Action item.
List every government program named in the excerpt below on cash transfers and jeepney drivers.

----- Document segment -----

Finance Undersecretary Karl Kendrick Chua said that under HB 5636, the targeted program for over 10 million households involves unconditional transfers (UCTs) of P2,400 for one year.
The UCT will be considered a “top-up” on the existing cash transfers received by the current 4.8 million beneficiaries under the 4Ps.
Chua said an additional 5.2 million households will also be covered by the UCT program but they would have to register and issued identification cards to ensure that only the intended beneficiaries get to receive the benefit.
For public utility jeepney (PUJ) drivers, the government will revive the Pantawid Pasada Program, which will provide those with valid franchised vehicles cash cards to lessen the effects of the potential slight increase in fuel costs due to the higher excise tax.
An alternative solution to mitigate the impact of oil excises on PUJs is the Jeepney Modernization Program that aims to replace 220,000 jeepneys, including 70,000 in Metro Manila, that is 15 years old and above, with more fuel-efficient vehicles.

----- Excerpted records -----

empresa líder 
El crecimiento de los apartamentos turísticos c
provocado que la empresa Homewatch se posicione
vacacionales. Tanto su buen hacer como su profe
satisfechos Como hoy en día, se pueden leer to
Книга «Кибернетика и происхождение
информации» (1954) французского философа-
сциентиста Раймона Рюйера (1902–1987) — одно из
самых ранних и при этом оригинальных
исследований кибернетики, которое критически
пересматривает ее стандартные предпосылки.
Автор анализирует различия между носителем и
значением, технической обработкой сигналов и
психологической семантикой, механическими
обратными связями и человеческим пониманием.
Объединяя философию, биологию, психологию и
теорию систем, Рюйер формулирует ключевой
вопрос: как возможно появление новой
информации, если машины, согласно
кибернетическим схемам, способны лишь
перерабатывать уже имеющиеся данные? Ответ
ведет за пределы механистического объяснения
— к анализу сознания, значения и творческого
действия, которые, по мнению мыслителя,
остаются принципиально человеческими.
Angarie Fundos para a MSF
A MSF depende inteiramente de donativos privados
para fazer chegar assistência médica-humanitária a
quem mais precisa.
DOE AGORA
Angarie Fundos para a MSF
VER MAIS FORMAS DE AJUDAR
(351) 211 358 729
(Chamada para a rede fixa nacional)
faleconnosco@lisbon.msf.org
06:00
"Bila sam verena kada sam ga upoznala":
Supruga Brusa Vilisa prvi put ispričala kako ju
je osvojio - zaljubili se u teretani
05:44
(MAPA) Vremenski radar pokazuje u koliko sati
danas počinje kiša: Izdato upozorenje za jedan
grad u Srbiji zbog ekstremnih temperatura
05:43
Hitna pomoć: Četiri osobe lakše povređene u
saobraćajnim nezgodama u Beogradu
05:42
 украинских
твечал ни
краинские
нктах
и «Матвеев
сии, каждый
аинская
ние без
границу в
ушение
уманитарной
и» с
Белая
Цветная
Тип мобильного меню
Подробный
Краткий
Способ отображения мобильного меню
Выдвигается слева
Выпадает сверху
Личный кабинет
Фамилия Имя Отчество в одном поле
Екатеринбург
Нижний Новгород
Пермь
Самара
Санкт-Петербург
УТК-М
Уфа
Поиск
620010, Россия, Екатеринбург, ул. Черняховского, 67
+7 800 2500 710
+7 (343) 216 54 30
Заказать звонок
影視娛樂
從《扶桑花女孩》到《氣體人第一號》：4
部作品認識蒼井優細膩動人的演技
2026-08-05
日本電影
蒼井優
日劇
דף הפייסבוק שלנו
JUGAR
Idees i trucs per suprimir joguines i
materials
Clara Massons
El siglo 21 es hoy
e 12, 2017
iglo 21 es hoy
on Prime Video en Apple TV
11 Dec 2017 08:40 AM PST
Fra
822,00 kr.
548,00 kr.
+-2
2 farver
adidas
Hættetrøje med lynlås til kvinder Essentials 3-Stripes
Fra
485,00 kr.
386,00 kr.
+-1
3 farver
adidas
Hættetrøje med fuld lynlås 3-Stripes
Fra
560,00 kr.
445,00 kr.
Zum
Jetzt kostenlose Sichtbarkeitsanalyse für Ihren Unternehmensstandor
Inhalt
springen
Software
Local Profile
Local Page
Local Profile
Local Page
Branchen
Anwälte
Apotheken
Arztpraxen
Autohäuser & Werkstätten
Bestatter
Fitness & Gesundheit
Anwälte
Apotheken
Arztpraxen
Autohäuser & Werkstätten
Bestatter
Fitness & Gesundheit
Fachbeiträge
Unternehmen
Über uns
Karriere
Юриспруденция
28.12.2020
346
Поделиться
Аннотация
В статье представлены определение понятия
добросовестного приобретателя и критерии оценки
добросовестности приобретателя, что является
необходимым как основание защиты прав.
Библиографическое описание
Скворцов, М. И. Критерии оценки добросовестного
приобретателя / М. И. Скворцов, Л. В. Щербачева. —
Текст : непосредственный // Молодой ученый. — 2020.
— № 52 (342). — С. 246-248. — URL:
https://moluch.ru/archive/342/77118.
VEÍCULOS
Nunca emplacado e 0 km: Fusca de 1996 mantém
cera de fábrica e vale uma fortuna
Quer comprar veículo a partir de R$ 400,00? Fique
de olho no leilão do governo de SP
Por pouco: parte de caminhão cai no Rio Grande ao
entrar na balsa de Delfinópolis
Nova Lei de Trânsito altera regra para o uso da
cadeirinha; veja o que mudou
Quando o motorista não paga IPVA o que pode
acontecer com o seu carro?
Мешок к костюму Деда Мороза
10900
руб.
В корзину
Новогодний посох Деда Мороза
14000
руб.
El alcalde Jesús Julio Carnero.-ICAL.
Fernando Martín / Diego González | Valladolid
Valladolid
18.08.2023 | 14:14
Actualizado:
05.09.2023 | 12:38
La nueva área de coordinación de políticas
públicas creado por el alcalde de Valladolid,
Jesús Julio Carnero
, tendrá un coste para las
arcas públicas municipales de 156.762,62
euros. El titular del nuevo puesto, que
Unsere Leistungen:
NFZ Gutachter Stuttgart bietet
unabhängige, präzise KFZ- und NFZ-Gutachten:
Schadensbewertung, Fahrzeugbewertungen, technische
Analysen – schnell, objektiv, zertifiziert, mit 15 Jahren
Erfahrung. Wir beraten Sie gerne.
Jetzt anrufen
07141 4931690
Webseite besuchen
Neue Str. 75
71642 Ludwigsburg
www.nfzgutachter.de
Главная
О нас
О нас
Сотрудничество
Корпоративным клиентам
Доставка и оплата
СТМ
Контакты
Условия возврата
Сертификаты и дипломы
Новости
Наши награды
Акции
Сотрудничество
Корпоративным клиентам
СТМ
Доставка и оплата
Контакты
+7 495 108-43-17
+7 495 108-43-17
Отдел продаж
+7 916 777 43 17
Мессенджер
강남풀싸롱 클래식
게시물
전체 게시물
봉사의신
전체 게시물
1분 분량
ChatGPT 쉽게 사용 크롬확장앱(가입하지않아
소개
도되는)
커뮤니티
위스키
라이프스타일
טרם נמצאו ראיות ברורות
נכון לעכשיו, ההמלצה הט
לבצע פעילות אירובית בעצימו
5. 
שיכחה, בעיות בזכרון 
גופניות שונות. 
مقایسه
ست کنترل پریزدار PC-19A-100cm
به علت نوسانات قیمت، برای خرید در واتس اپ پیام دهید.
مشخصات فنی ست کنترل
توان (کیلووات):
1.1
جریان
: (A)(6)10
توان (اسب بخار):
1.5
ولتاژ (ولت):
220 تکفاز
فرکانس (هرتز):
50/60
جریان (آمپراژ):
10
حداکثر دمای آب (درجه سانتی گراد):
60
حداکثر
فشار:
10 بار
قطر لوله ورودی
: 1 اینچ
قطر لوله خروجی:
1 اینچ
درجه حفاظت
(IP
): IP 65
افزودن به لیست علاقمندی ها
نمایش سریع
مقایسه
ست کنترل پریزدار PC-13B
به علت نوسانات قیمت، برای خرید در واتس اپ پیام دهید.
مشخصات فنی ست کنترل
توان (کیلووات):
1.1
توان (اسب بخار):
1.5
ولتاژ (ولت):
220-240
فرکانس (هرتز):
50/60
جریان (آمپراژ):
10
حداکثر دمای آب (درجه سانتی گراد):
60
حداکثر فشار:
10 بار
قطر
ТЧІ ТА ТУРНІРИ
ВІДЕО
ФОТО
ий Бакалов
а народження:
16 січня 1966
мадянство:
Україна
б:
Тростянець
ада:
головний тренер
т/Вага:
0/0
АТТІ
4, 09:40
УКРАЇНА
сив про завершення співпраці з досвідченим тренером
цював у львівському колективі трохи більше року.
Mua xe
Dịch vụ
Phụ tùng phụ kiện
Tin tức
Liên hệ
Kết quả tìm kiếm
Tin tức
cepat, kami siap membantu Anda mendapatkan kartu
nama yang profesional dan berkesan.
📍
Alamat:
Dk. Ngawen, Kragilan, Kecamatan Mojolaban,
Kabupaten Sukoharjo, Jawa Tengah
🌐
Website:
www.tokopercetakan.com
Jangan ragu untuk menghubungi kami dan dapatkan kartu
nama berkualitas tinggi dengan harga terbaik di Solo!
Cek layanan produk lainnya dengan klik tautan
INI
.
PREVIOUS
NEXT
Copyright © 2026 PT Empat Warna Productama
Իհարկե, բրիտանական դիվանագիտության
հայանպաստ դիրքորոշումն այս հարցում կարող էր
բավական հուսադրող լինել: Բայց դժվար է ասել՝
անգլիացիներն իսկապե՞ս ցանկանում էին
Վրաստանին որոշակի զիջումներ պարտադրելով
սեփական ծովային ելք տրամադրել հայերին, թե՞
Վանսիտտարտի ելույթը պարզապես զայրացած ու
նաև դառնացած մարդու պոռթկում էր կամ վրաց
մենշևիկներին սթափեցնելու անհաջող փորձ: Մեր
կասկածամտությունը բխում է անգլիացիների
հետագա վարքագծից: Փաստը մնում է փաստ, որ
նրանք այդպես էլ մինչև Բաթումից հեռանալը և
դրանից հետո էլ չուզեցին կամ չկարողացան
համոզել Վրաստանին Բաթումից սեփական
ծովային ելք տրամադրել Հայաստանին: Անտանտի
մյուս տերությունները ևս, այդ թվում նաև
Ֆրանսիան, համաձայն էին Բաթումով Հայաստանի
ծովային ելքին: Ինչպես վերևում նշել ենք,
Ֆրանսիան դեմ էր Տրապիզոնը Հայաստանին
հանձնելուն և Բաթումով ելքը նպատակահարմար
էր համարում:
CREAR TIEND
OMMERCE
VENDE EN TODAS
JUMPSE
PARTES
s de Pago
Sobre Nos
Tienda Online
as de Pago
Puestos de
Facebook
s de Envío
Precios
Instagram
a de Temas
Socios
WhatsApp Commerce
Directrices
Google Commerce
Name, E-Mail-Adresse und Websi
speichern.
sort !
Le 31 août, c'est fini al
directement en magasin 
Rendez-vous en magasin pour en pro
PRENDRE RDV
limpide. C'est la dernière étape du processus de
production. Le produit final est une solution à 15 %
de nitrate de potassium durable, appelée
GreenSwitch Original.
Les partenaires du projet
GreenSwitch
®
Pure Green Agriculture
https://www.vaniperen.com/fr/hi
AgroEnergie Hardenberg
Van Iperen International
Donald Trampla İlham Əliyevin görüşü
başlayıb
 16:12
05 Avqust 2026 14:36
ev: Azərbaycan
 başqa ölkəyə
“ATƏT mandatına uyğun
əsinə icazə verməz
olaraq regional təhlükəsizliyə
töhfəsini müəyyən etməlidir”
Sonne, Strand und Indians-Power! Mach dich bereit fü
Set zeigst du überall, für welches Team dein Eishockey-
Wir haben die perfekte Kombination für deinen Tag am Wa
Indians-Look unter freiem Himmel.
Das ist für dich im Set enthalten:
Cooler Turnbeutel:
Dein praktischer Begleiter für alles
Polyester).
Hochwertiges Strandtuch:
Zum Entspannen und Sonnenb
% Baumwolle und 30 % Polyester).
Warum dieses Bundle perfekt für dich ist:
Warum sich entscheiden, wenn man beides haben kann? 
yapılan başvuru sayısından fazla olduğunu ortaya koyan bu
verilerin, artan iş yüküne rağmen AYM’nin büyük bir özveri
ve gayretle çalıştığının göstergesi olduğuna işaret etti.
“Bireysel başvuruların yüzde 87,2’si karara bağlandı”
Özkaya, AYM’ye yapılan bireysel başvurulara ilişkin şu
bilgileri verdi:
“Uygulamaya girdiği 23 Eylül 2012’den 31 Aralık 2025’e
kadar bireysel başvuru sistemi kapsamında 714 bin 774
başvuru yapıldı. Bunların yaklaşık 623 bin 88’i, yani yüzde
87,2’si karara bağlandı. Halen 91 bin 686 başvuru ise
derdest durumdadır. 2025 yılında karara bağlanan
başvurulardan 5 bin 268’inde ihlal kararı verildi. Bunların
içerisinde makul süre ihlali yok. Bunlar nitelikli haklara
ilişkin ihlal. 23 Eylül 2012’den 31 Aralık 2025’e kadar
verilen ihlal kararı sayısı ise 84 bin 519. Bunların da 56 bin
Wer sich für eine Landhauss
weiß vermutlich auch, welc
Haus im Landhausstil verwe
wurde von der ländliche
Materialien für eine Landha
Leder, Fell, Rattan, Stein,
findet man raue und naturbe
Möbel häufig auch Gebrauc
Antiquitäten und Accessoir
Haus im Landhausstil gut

-----

Output for this task.
- The unconditional transfer (UCT) program
- 4Ps
- Pantawid Pasada Program
- Jeepney Modernization Program